1- Vlan access-map ATTACK 20 2- Next Hop Self on R15. Let me point out that the ping was working before, through R14. 3- Route-maps TE playing with MED to match the trace. As this is a 4p points there are two differents faults the first one is the ACLs applied in R12 and R13 because they are referring to networks in DC2 The second fault is to change the OSPF costs in the link between SW100 and SW11 so it can match exactly the trace 4- Follow the traze between User 5 and Server 2. The initial traze was going through the MPLS, I did first the MPLS ticket, so when I applied better local preference in R15 it preferred the path through LOCALSP, but then my trace was not exactly the same that they asked to me, so i played with OSPF costs, but then I realized that I was disrupting the T3 (because I was playing with the OSPF cost in DataCenter2) and it was a question of 4 points, so of the two traceroutes that they showed to you I was correct in one. 5 / DMVPN point to multipoint. you have to match the same routes as is the question 6/ DHCP snooping/ Quite straight forward 7 DMVPN in NHRP state. Tunnel key missmatch 8 MPLS As is a question of 4 points there are two kinds of faults.
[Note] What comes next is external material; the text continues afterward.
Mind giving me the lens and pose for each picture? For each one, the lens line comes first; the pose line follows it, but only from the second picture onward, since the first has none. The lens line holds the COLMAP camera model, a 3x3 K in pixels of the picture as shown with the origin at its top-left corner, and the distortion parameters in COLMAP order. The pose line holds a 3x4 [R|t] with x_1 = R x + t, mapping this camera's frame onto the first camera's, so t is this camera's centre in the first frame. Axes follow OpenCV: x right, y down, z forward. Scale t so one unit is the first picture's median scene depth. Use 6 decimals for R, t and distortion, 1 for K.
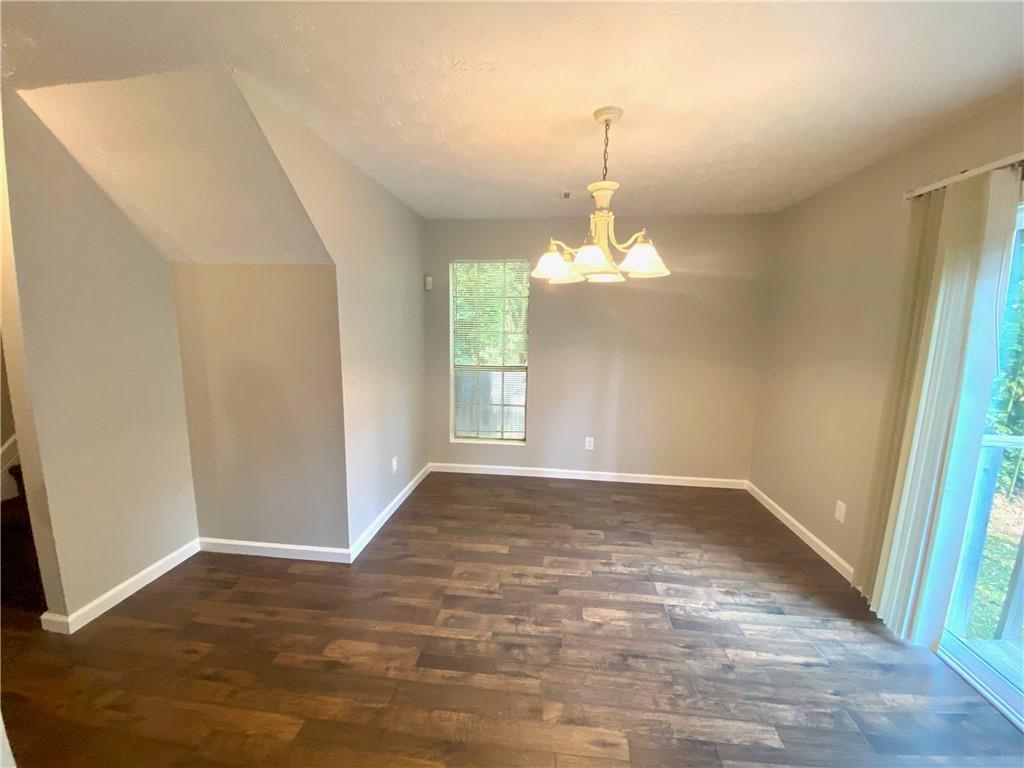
lens RADIAL K [[419.5, 0, 514.6], [0, 419.5, 388.5], [0, 0, 1]] dist [-0.014786, -0.000255]
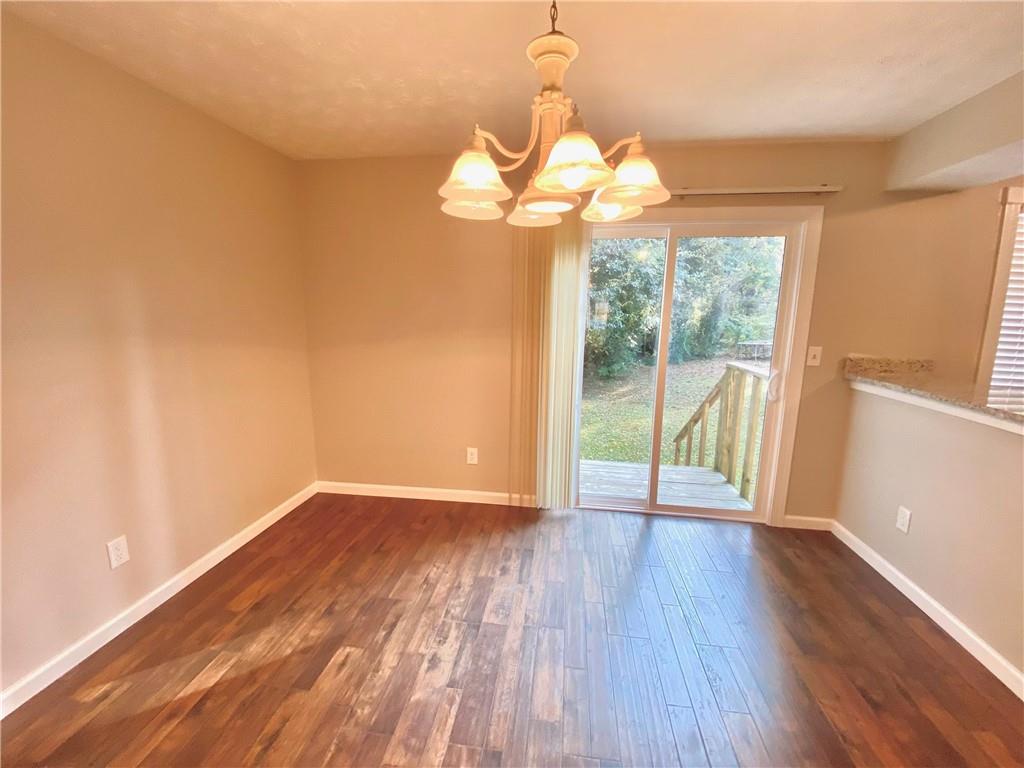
lens RADIAL K [[419.5, 0, 514.2], [0, 419.5, 378.1], [0, 0, 1]] dist [-0.014786, -0.000255]
pose [[0.013264, -0.177802, 0.983977, -0.308265], [0.144744, 0.974040, 0.174055, -0.095141], [-0.989380, 0.140116, 0.038655, 0.733667]]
First problem LDP on R1 was not populated due to the Loopback 0 of R1 was not in the OSPF process Second problem R5 was exporting the wrong RT You have to be sure that your trace is exactly the same, I did not have to change any OSPF cost 9 Advertise LAN of Server 1 in R15 There is an aggregate network that fullfils all the networks in DataCenter 1, you need to create in BGP one statement of this range in order to create the aggregate so the ISP1 knows how to reach Server1 10/ Double NAT tricky About this question they ask you to translate in R25 the source and the destination so you have to play with ip nat inside and ip nat outside. Important to notice that the source is a network that does not exists in the HUB so we will not have a routing problem
Diag was the new one, as mention in previous post.
Config was the ‘old one’.
I recommend you guys practice a lot the config part, speed is really important so you get time for verification.
Advise for troubleshooting is to not remove any config, also be carefull not to impact the rest of the network when you try to fix issue.
I used IOU vm from this forum and this is really great for practicing.